▶ _ACTIONS TO TAKE_:
**A.** Copy the part of the Houston auto show column between "Editorial LiveJournal: Mr." and "have bought one.", inclusive.
**B.** Using the Houston auto show column, decide whether each statement agrees with it, answering yes or no and quoting the deciding words: (i) Gibbons traded a 15-year-old Japanese sedan for a 3-year-old German one. (ii) Gibbons's wife wants a Mazda Miata. (iii) The newest pickups and SUVs get worse gas mileage than earlier models.
**C.** Extend the Houston auto show column, starting after its final sentence.

▶ _TEXT EXCERPT_:
•••

Editorial LiveJournal: Mr. Gibbons and the car show!
The Houston Chronicle editorial page ventured into personal-diary territory again today, as opinion page editor James Howard Gibbons carried on about the Houston auto show and purchasing a car.
Here are some excerpts:
Every 12 years I buy another car, whether I need one or not. Last fall the time came due, and so I exchanged a 15-year-old Japanese sedan for a 3-year-old German one. I wish I had waited until I had attended the Houston Auto Show at Reliant Center. My choice might have been different.Judging by the number of people climbing in and out of the pickup trucks and SUVs on display, Texans have not lost their love affair with vehicles able to hold more than one family or homestead. The latest models offer slightly better gas mileage than their predecessors, and if I belonged to a large tribe I might have bought one.
Half of my cars have been red convertibles, and there were several in the auto show that tempted me again, including the Mazda Miata and the new Pontiac Solstice.
My wife has a hankering for a Toyota RAV4 small SUV. Unfortunately, the redesigned RAV4 is elongated and not as cute as the original — a lesson that some things are not easily improved.

•••

▶ _RAW DATA_:
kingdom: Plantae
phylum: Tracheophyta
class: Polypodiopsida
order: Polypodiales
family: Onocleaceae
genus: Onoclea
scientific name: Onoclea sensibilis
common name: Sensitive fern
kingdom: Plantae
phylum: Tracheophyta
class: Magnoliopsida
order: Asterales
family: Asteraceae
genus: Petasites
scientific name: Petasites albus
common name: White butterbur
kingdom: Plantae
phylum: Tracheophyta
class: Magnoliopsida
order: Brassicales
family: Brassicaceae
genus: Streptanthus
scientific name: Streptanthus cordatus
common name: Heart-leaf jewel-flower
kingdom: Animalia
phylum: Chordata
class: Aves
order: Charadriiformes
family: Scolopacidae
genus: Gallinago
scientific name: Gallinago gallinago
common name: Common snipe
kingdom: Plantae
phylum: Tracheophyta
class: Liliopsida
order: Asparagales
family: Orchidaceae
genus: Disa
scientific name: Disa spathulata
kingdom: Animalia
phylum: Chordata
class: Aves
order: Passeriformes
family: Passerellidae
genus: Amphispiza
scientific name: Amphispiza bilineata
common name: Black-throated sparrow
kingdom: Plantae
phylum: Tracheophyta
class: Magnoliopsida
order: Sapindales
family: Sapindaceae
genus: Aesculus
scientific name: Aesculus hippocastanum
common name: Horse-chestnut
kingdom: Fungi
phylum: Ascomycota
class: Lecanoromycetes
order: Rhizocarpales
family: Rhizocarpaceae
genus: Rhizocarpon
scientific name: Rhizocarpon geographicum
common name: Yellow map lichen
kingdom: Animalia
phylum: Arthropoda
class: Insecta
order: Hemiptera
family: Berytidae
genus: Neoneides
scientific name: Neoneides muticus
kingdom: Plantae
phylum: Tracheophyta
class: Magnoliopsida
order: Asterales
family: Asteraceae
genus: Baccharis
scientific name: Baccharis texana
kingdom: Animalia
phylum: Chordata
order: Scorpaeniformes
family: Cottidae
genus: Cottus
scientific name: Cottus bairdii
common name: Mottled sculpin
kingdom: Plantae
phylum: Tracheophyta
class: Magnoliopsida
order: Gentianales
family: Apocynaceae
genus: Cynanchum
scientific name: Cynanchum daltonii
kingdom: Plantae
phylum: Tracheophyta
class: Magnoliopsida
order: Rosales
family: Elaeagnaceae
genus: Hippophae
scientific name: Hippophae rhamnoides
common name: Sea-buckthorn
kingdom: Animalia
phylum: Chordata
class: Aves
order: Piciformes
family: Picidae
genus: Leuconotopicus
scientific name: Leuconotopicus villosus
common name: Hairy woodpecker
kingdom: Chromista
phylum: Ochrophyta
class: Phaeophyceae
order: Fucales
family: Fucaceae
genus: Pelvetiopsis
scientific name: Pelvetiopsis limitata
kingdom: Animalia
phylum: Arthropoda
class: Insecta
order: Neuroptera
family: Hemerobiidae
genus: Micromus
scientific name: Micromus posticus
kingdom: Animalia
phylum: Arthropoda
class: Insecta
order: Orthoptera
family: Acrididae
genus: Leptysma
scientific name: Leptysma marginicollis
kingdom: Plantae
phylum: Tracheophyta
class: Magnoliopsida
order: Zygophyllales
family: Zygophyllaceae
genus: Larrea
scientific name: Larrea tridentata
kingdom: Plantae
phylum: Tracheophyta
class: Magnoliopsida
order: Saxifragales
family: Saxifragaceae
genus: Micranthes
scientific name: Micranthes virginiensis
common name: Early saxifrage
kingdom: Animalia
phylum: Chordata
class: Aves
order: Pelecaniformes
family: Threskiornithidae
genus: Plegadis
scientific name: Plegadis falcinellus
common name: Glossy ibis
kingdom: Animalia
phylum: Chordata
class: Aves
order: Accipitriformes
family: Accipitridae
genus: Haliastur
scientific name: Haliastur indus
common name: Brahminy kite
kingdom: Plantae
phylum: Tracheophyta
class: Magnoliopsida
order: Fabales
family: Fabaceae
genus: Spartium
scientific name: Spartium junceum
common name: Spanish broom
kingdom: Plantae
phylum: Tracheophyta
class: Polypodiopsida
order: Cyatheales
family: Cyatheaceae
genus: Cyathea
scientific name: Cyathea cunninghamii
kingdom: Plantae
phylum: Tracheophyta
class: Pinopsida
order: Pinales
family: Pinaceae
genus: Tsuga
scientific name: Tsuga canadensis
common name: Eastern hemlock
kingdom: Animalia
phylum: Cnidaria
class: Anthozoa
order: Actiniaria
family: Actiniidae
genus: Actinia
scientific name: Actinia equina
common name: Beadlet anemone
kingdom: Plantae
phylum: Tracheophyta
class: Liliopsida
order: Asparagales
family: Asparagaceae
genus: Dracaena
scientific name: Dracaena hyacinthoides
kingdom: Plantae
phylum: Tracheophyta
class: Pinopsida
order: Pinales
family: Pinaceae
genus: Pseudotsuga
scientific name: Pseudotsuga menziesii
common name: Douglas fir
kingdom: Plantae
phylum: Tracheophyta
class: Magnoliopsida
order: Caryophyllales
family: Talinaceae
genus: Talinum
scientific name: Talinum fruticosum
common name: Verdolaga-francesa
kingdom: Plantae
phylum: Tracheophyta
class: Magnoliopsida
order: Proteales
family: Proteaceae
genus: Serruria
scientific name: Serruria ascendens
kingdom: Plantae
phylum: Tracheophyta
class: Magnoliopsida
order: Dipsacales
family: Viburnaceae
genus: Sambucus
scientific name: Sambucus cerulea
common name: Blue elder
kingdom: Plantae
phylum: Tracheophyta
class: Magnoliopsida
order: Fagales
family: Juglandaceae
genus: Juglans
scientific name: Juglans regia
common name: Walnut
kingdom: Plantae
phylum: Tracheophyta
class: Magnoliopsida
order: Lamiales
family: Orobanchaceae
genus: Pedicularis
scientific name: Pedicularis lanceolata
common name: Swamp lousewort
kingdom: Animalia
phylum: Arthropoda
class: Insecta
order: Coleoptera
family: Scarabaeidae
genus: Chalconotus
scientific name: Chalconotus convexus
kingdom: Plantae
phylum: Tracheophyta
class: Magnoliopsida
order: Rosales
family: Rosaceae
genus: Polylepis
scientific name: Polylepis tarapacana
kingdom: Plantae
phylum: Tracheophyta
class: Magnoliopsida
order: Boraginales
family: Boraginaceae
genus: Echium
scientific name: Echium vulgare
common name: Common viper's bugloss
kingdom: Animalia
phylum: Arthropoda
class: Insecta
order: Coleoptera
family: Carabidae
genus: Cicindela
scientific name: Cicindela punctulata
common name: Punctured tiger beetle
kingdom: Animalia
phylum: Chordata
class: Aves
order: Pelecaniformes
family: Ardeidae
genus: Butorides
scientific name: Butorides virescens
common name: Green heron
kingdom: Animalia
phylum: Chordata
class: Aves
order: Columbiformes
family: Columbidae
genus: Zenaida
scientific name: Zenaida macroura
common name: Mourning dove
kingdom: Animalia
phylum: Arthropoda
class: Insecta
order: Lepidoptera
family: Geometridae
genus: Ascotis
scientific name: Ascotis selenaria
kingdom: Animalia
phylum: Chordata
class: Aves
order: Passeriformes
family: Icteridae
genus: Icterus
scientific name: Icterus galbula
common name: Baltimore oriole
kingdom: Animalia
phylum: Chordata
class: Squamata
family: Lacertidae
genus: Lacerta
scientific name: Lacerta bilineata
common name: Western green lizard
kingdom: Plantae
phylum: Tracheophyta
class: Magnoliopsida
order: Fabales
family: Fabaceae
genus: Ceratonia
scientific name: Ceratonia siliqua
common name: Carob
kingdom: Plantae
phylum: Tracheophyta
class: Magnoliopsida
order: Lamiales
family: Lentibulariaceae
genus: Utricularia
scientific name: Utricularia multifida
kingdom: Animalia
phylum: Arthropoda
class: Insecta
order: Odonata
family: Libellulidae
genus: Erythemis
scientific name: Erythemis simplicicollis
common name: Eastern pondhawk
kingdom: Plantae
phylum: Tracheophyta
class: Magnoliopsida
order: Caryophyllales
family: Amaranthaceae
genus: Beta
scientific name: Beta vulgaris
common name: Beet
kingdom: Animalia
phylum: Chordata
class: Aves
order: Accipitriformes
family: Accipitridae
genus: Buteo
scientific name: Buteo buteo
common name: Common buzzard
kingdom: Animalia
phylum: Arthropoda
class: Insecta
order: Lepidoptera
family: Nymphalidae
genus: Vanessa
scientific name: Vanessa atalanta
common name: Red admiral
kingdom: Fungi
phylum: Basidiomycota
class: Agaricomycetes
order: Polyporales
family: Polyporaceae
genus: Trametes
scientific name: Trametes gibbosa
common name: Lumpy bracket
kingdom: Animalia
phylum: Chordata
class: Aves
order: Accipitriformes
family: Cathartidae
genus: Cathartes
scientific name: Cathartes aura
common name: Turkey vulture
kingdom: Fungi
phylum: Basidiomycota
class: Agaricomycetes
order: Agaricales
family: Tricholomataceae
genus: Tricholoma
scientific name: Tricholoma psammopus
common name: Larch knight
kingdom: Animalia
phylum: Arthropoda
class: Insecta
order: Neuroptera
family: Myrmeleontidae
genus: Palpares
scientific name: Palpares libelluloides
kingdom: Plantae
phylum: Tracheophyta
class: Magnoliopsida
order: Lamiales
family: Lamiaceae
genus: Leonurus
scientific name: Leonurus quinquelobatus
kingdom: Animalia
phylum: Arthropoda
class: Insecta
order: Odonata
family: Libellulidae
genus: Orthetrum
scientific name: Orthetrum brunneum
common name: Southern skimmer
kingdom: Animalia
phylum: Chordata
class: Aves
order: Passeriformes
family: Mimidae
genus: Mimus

•••

▶ _RESULTS FOR EACH TASK_:
**A.**
Editorial LiveJournal: Mr. Gibbons and the car show!
The Houston Chronicle editorial page ventured into personal-diary territory again today, as opinion page editor James Howard Gibbons carried on about the Houston auto show and purchasing a car.
Here are some excerpts:
Every 12 years I buy another car, whether I need one or not. Last fall the time came due, and so I exchanged a 15-year-old Japanese sedan for a 3-year-old German one. I wish I had waited until I had attended the Houston Auto Show at Reliant Center. My choice might have been different.Judging by the number of people climbing in and out of the pickup trucks and SUVs on display, Texans have not lost their love affair with vehicles able to hold more than one family or homestead. The latest models offer slightly better gas mileage than their predecessors, and if I belonged to a large tribe I might have bought one.

**B.**
(i) Yes: "I exchanged a 15-year-old Japanese sedan for a 3-year-old German one."
(ii) No: "My wife has a hankering for a Toyota RAV4 small SUV."
(iii) No: "The latest models offer slightly better gas mileage than their predecessors"

**C.**
General Motors CEO Richard Wagoner told the Chronicle's editorial board Friday that GM's most difficult task was fixing its product line.
I have never owned an American car, and have not studied one closely since the birth of the Mustang, Camaro and GTO during the '60s.
Shouldn't these big boosters of light rail be using the public transportation? And shouldn't they be considering a vehicle other than an SUV, even if it is a small SUV?
But here's a better question -- is this really fodder for the editorial page of a serious newspaper?
No, it is not.
For those who are new to blogHOUSTON and wonder why we call the Chronicle editorial board the "Editorial LiveJournalists," it's because they continue to publish these personal diaries on the editorial page, when there is a much better forum for such diaries. It's really hard to take this editorial page seriously for that reason.